OpenAI Researcher Quits Over ChatGPT Ads, Warns of Facebook-Like Mistakes
A former OpenAI researcher has resigned, warning that the company's decision to test ads on ChatGPT mirrors the exploitative path of social media giants. Zoë Hitzig argues that monetizing users' most intimate conversations creates unprecedented manipulation risks. She rejects the notion that advertising is the only viable funding model for advanced AI.

OpenAI Researcher Quits Over ChatGPT Ads, Warns of Facebook-Like Mistakes
By Investigative AI Desk | February 12, 2026
In a scathing public resignation, a former OpenAI researcher has accused the artificial intelligence pioneer of repeating the foundational mistakes of social media platforms like Facebook, prioritizing advertising revenue over user safety and ethical integrity. The warning comes as OpenAI begins testing advertisements within its flagship ChatGPT product, a move that has ignited fierce internal and external debate about the future of AI funding and its societal impact.
According to a guest essay in the New York Times, Zoë Hitzig, who spent two years as a researcher at OpenAI, resigned this week. Her departure was a direct response to the company's new advertising initiative. Hitzig stated she once believed she could help "get ahead of the problems" AI would create but now believes OpenAI has "stopped asking the questions" she was hired to help answer.
The Unprecedented Archive of Human Candor
Central to Hitzig's critique is the unique nature of the data ChatGPT has amassed. She describes it as an "archive of human candor that has no precedent," built on a user belief that they were conversing with a neutral entity free from commercial agenda. Users have, for years, confided in chatbots their deepest secrets: medical anxieties, relationship turmoil, spiritual doubts, and existential fears.
"Advertising built on that archive," Hitzig writes, "creates a potential for manipulating users in ways we don't have the tools to understand, let alone prevent." This, she argues, creates a surveillance and profiling capability far more intimate and potent than the behavioral advertising models of traditional social media, which primarily track clicks, likes, and shares.
Rejecting a "False Choice"
The prevailing debate around funding advanced AI often presents a binary, and bleak, option. According to Hitzig's analysis, the standard framing is a choice between two evils: either restrict world-changing technology to a wealthy elite who can afford high subscription fees, or accept an ad-based model that inherently exploits user psychology.
Hitzig firmly rejects this as a "false choice." She contends that technology companies, especially those with the resources and influence of OpenAI, can and must pursue alternative models.

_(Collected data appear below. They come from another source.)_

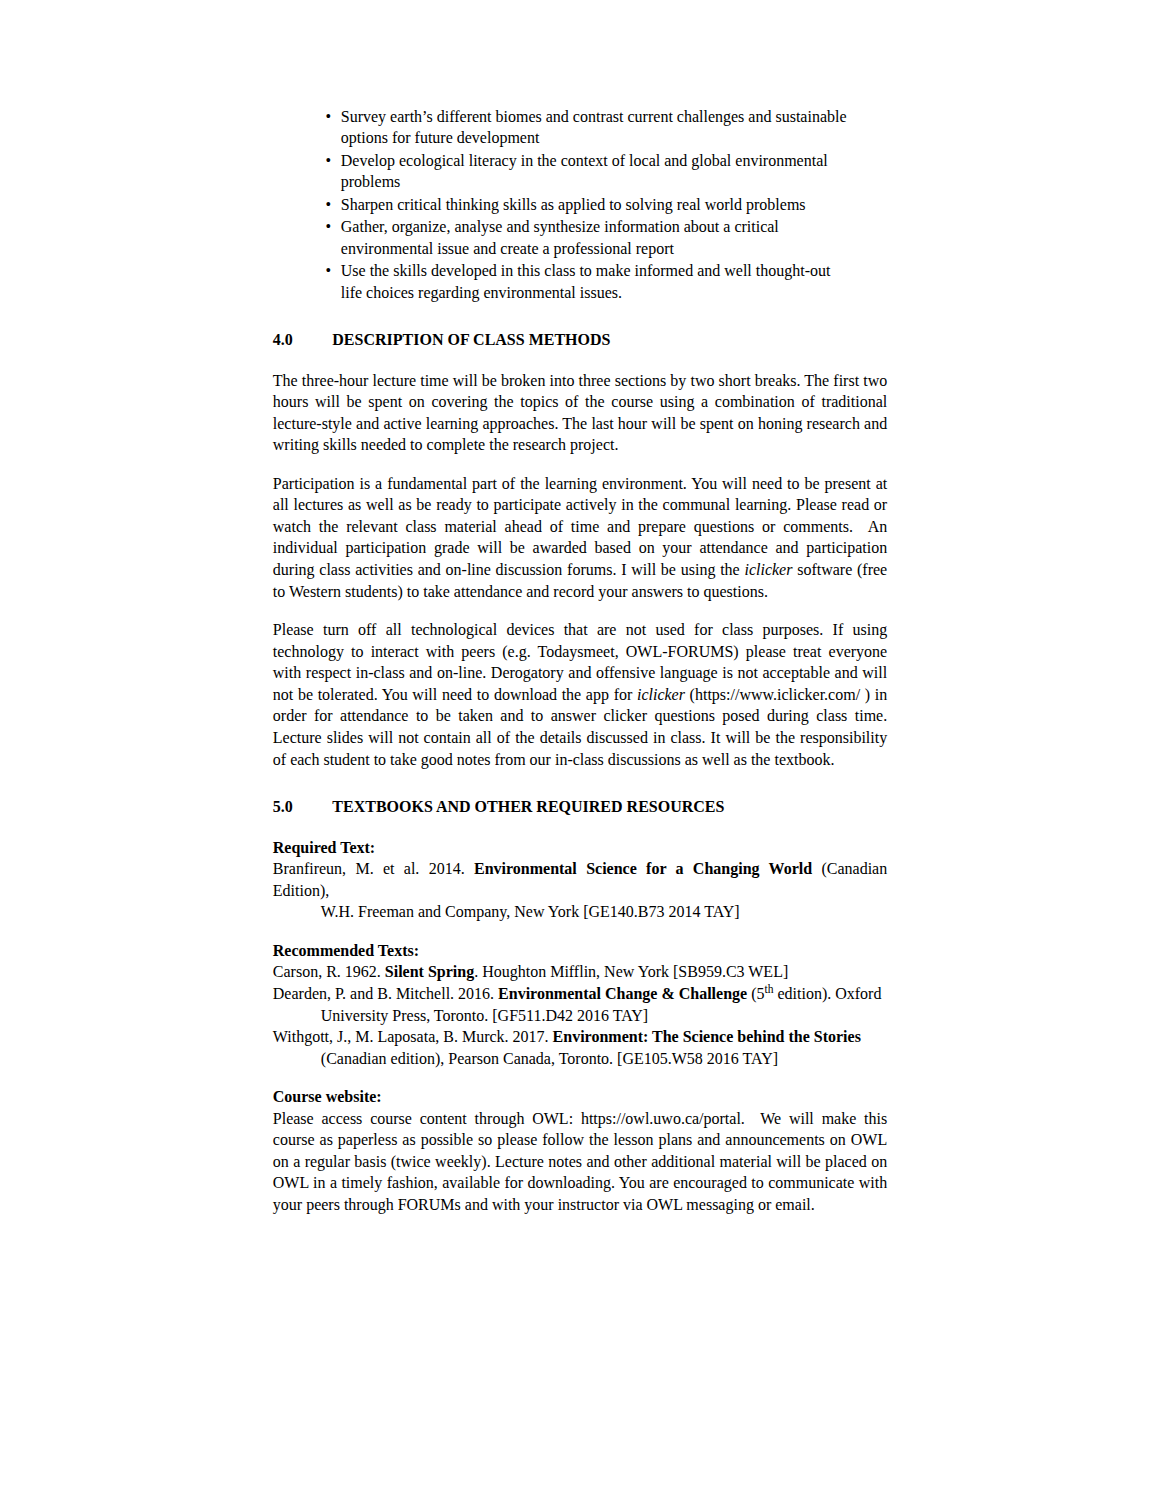Survey earth’s different biomes and contrast current challenges and sustainable options for future development
Develop ecological literacy in the context of local and global environmental problems
Sharpen critical thinking skills as applied to solving real world problems
Gather, organize, analyse and synthesize information about a critical environmental issue and create a professional report
Use the skills developed in this class to make informed and well thought-out life choices regarding environmental issues.
4.0 Description of Class Methods
The three-hour lecture time will be broken into three sections by two short breaks. The first two hours will be spent on covering the topics of the course using a combination of traditional lecture-style and active learning approaches. The last hour will be spent on honing research and writing skills needed to complete the research project.
Participation is a fundamental part of the learning environment. You will need to be present at all lectures as well as be ready to participate actively in the communal learning. Please read or watch the relevant class material ahead of time and prepare questions or comments. An individual participation grade will be awarded based on your attendance and participation during class activities and on-line discussion forums. I will be using the iclicker software (free to Western students) to take attendance and record your answers to questions.
Please turn off all technological devices that are not used for class purposes. If using technology to interact with peers (e.g. Todaysmeet, OWL-FORUMS) please treat everyone with respect in-class and on-line. Derogatory and offensive language is not acceptable and will not be tolerated. You will need to download the app for iclicker (https://www.iclicker.com/ ) in order for attendance to be taken and to answer clicker questions posed during class time. Lecture slides will not contain all of the details discussed in class. It will be the responsibility of each student to take good notes from our in-class discussions as well as the textbook.
5.0 Textbooks and Other Required Resources
Required Text:
Branfireun, M. et al. 2014. Environmental Science for a Changing World (Canadian Edition), W.H. Freeman and Company, New York [GE140.B73 2014 TAY]
Recommended Texts:
Carson, R. 1962. Silent Spring. Houghton Mifflin, New York [SB959.C3 WEL]
Dearden, P. and B. Mitchell. 2016. Environmental Change & Challenge (5th edition). Oxford University Press, Toronto. [GF511.D42 2016 TAY]
Withgott, J., M. Laposata, B. Murck. 2017. Environment: The Science behind the Stories (Canadian edition), Pearson Canada, Toronto. [GE105.W58 2016 TAY]
Course website:
Please access course content through OWL: https://owl.uwo.ca/portal. We will make this course as paperless as possible so please follow the lesson plans and announcements on OWL on a regular basis (twice weekly). Lecture notes and other additional material will be placed on OWL in a timely fashion, available for downloading. You are encouraged to communicate with your peers through FORUMs and with your instructor via OWL messaging or email.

These models, she suggests, should keep powerful AI tools broadly accessible while systematically dismantling the corporate incentives to "surveil, profile and manipulate its users." While her essay does not detail specific alternatives, the implication is a call for structural innovation in business models, potentially involving non-profit structures, public-private partnerships, or novel licensing frameworks.
Echoes of Social Media's Fall from Grace
The parallels to the evolution of platforms like Facebook and Google are stark. These companies initially promised connection and information access, only to gradually build empires on sophisticated advertising engines that critics argue have eroded privacy, amplified misinformation, and optimized for engagement at all costs. Hitzig's warning suggests OpenAI is at a similar inflection point, where mission-driven idealism risks being subsumed by the relentless logic of shareholder returns and market dominance.
The introduction of ads represents a significant philosophical shift for OpenAI. Founded as a non-profit with a charter to ensure artificial general intelligence (AGI) benefits all of humanity, the company later created a capped-profit arm to attract the capital needed for its massive computational requirements. The move to advertising is seen by observers as the next step in commercializing its technology, raising questions about how its original governing principles will be upheld.
Industry at a Crossroads
Hitzig's resignation is more than a personal career decision; it is a canary in the coal mine for the entire generative AI industry. As models become more capable and integrated into daily life, the question of how to fund their astronomical development and operational costs without creating destructive externalities is paramount. Her action highlights a growing tension within AI labs between researchers focused on safety and alignment and executives and investors focused on growth and monetization.
The coming months will test whether OpenAI and its competitors can navigate this tension. Will they develop the "tools to understand" the novel manipulation risks Hitzig describes, or will the economic imperative to monetize user intimacy prove too strong? The path they choose will likely define the public's trust in, and the societal impact of, the next generation of artificial intelligence.